I am making Nigella's Chocolate Guinness Cake and am not sure how I both line and butter the springform pan? Do I line just the bottom with parchment paper and butter the sides? Or do I line the whole pan and then butter? I have searched through the website but can't seem to find the steps for buttering and lining a springform pan. Thank you!
For a sponge cake in a springform pan and also for a sponge cake in a regular cake pan you need to butter the tin on the base and sides and then line the base only with a piece of baking parchment (parchment paper) or greaseproof paper. Baking parchment should not need greasing once it is in the pan, though some people like to grease it as well. Greaseproof paper should be greased once it is in the base of the pan.
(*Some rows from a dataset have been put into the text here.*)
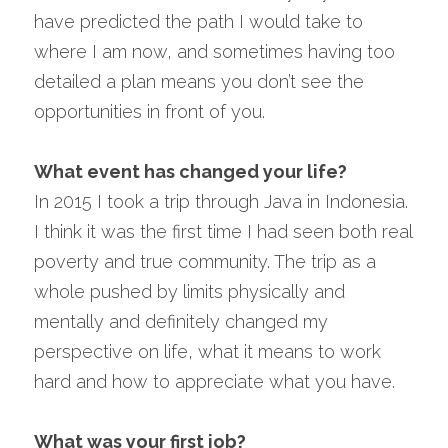
have predicted the path I would take to 
where I am now, and sometimes having too 
detailed a plan means you don’t see the 
opportunities in front of you.
What event has changed your life?
In 2015 I took a trip through Java in Indonesia. 
I think it was the first time I had seen both real 
poverty and true community. The trip as a 
whole pushed by limits physically and 
mentally and definitely changed my 
perspective on life, what it means to work 
hard and how to appreciate what you have.
What was your first job?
Melted butter is the best greasing agent. Brush the melted butter evenly on the base and edges of the pan using a pastry brush. You can also dust the inside of the pan with a little flour to help the cake release more easily, usually if this is required it will be stated in the recipe. Once the pan has been greased and lined, add a tablespoonful of flour and shake it around the pan so that it sticks to the greased surfaces of the pan. Tip out and discard any excess flour. For chocolate cakes use cocoa powder instead of flour.
You can also use a flavourless vegetable oil if you don't have butter to hand or are making a dairy-free cake. There are also non-stick baking sprays availble which are quite effective.
For rich fruit cakes you will usually line both the base and sides of the cake pan with a double thickness of baking parchment. For insructions on how to do this please see Nigella Christmas p173.